Trying to understand 3d indexing

I prepared kernel with thread dimensions 4, 4,1 and iterating over array of dimensionality 16,16,2 and 32 blocks as far as my calculations all should work - all divides without remainder but I get constantly ERROR: Out-of-bounds array access

using CUDA

goldBoolGPU= CuArray(falses(16,16,2));

segmBoolGPU= CuArray(falses(16,16,2));

fn = CuArray([0])

function kernelFunct(goldBoolGPU::CuDeviceArray{Bool, 3, 1}, segmBoolGPU::CuDeviceArray{Bool, 3, 1},fn)

    i= (blockIdx().x) * blockDim().x + threadIdx().x

    j = (blockIdx().y) * blockDim().y + threadIdx().y

    z = (blockIdx().z) * blockDim().z + threadIdx().z 

    if (goldBoolGPU[i,j,z] & !segmBoolGPU[i,j,z] )

        @atomic fn[]+=1    




@cuda threads=(4, 4,1) blocks=32  kernelFunct(goldBoolGPU,segmBoolGPU,fn)


ERROR: Out-of-bounds array access.

Thanks For Help

How did you try debugging this? If I just add a single print statement (@cuprintln "goldBoolGPU[$i,$j,$z]") it’s obvious that you’re just actually indexing your arrays out-of-bounds.
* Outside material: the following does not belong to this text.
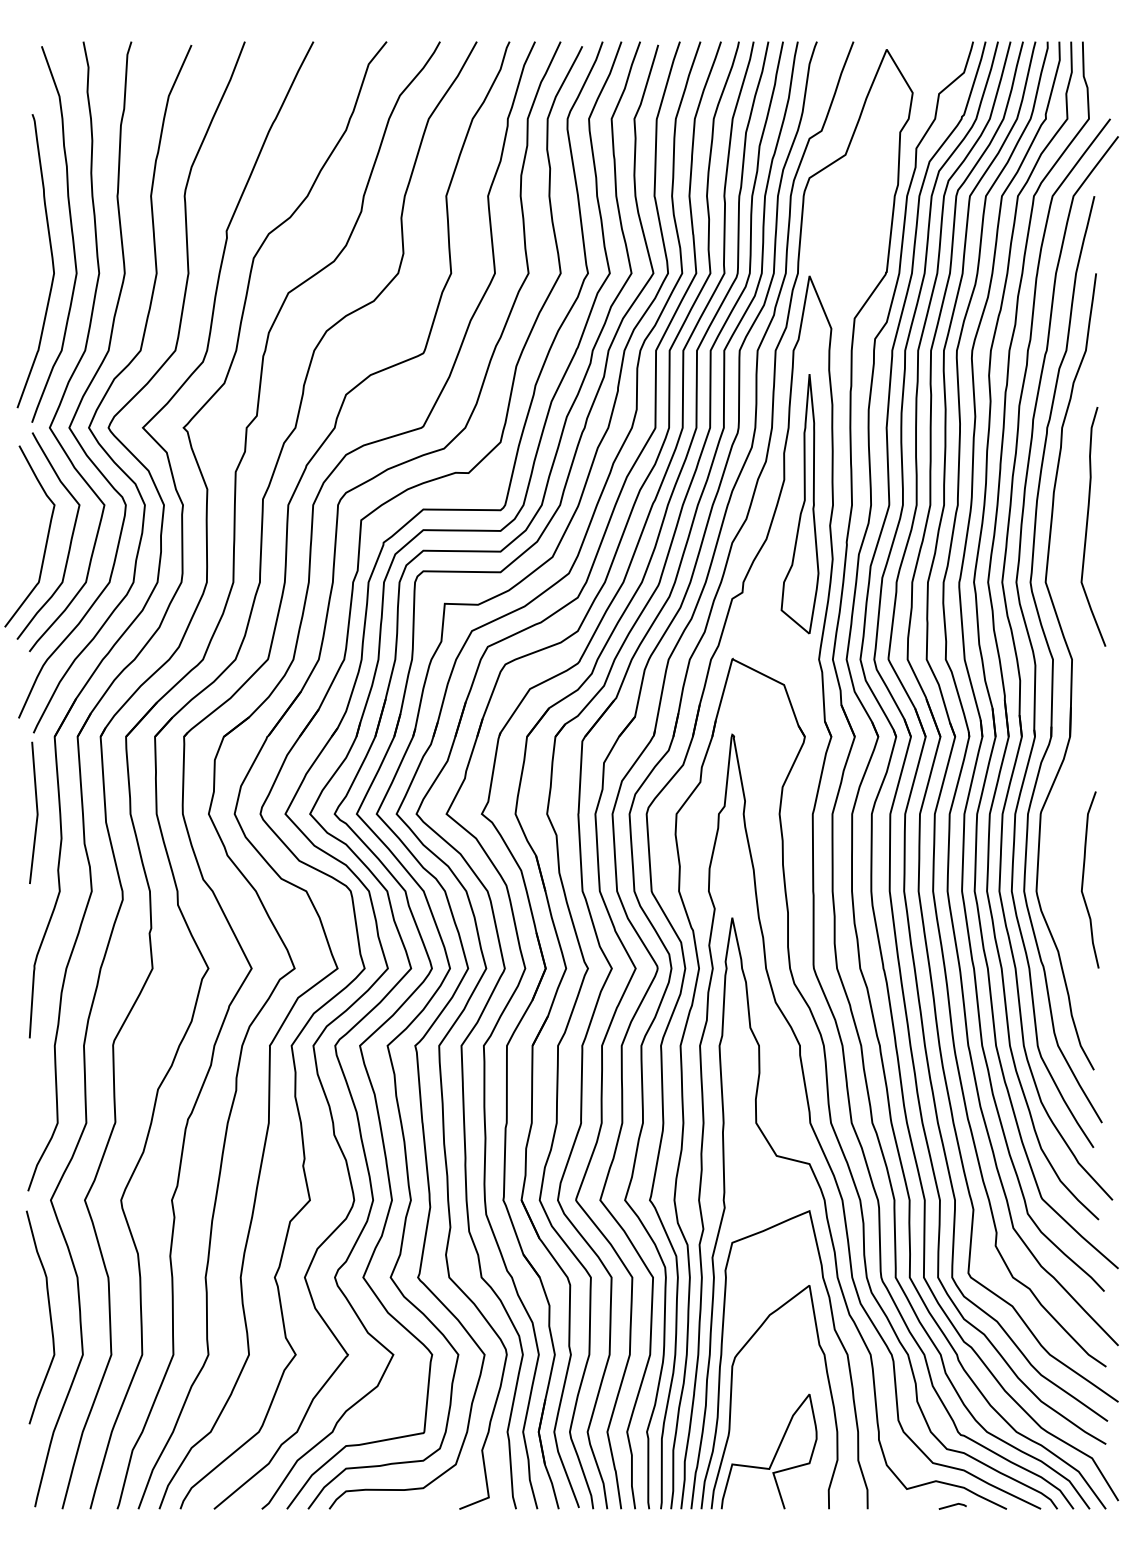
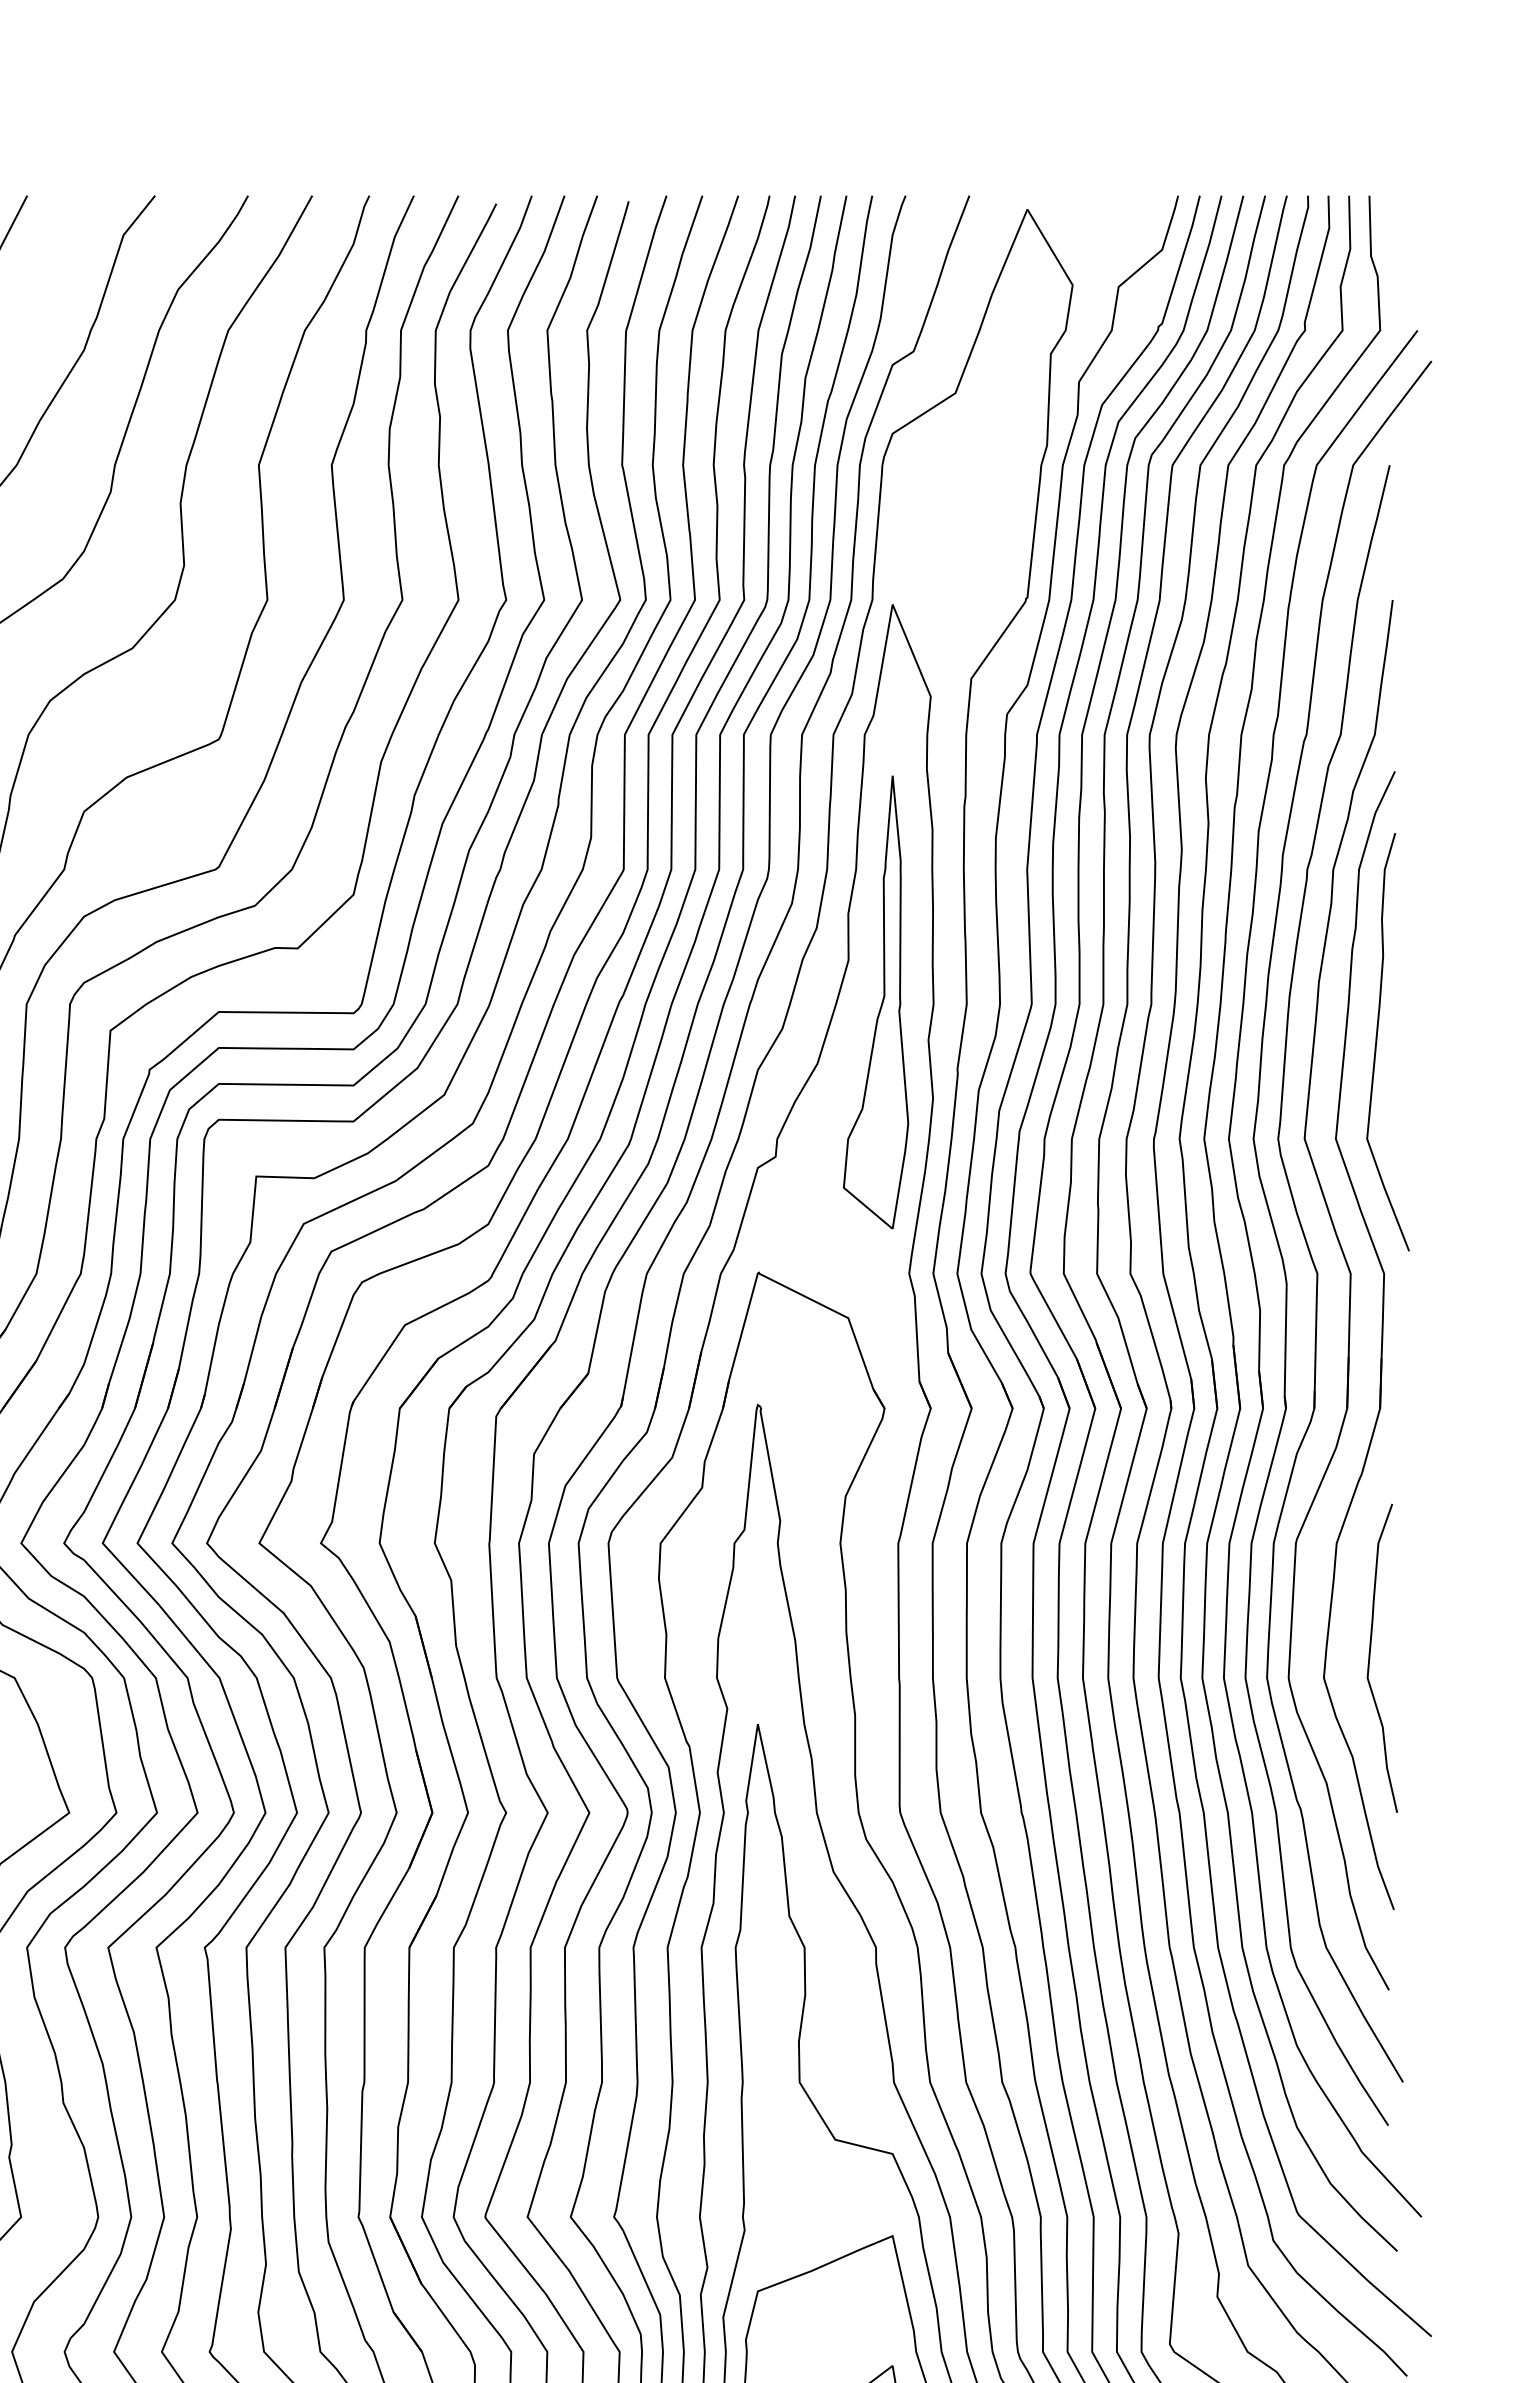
part: (1089, 697) -> (1381, 1339), added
You probably want to do (blockIdx().z - 1) * blockDim().z since those values are 1-inded. Generally you also may not be able to perfectly divide your iteration space across blocks, so you’d want a branch that checks if the indices are in bounds.

Thank You @maleadt for response , and your time for again responding for my question .

I know that I am getting out of bounds, as stated in question , but I just do not understand why, and as far as I was debugging it I got consistently out of bounds for index I but not for j and z.

And i will try to include this minus 1 to indexing as you suggested Thanks !

I did not included bounds checking , as this code will work on medical images where slices are squares with edge of length 256,512 or 1024 so in theory when I iterate with 16 by 16 square over square where edge length is divisible by 16 it should be possible to go through all entries without any remainder if I understand it correctly

You’re creating a 16x16x2 array, but launching 32 blocks of each 4x4x1 threads, while (incorrectly) computing indices that go up to 132 (4x32+4). For y and z the block dimension is 1, so it still goes out of bounds but only by 1.

I recommend adding some print statements to understand how these values are affected by the launch configuration.